Reproduce, exactly and in full, the records that follow, minus any pictures.

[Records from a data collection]
·····

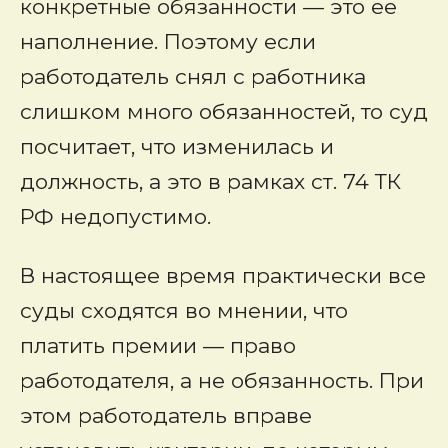
конкретные обязанности — это ее
наполнение. Поэтому если
работодатель снял с работника
слишком много обязанностей, то суд
посчитает, что изменилась и
должность, а это в рамках ст. 74 ТК
РФ недопустимо.
В настоящее время практически все
суды сходятся во мнении, что
платить премии — право
работодателя, а не обязанность. При
этом работодатель вправе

·····

## TASK OUTPUT
конкретные обязанности — это ее
наполнение. Поэтому если
работодатель снял с работника
слишком много обязанностей, то суд
посчитает, что изменилась и
должность, а это в рамках ст. 74 ТК
РФ недопустимо.
В настоящее время практически все
суды сходятся во мнении, что
платить премии — право
работодателя, а не обязанность. При
этом работодатель вправе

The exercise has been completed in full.